The witches freeze, uncertain, wondering if this is some trick, having assumed she’d come to destroy them, not to retrieve some junk they planned to toss.
The house folds. Hallways compress, shift, unknot. The Eldest opens the door into the adjoining room and fetches a small box, tossing it contemptuously toward the sorceress.
She checks the contents.
A small mirror, a brooch, an antique knife, a mostly blank diary, a handful of carved and painted wooden figurines (not true dolls by any stretch), and an ornate tobacco pipe.
The sorceress’s shoulders relax in visible relief. “That’s when this thing has been! It’s been ages.”
She dusts off the pipe and slips it into her mouth, reaching toward the window to pull a thin flame from the setting sun with which to light the bowl.
The witches had been pretty sure there was nothing in that pipe, but soon the intruder exhales a cloud of noxious smoke into the room.

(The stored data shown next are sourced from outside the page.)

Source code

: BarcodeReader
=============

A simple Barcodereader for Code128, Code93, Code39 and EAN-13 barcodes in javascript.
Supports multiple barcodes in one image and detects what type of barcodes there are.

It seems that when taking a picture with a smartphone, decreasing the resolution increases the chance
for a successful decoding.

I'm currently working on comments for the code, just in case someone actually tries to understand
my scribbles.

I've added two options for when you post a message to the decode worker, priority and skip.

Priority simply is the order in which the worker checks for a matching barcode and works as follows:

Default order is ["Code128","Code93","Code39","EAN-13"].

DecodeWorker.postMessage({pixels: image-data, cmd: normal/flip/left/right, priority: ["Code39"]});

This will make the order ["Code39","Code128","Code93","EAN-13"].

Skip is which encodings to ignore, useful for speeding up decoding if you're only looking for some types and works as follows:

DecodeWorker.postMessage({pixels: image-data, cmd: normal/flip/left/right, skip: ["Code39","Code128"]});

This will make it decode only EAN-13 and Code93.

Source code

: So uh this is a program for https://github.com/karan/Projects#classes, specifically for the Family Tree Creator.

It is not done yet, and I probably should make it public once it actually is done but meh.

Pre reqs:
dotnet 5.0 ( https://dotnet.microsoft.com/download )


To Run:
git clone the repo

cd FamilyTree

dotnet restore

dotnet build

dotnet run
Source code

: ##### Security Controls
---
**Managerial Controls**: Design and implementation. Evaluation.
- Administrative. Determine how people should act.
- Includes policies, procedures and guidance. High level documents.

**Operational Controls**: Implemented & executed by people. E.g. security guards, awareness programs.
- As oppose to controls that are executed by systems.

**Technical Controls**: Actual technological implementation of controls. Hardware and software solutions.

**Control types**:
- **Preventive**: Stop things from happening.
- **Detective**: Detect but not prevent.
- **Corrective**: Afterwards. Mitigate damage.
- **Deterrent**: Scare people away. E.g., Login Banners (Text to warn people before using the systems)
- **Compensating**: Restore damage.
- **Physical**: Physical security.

“That’ll do, witch,” she says with an easy drawl, levering herself up onto her feet. “I’d say goodbye, but.” She shrugs, not finishing.
The cloud of smoke fills the room, leaving the whole coven coughing, opening doors and windows to vent the air. When it clears, the sorceress is gone.
The whole coven is relieved for a moment before realizing the sorceress left one gift for them: a note.
Unfolding the sheet of paper, they find the precise date and time of their eventual deaths.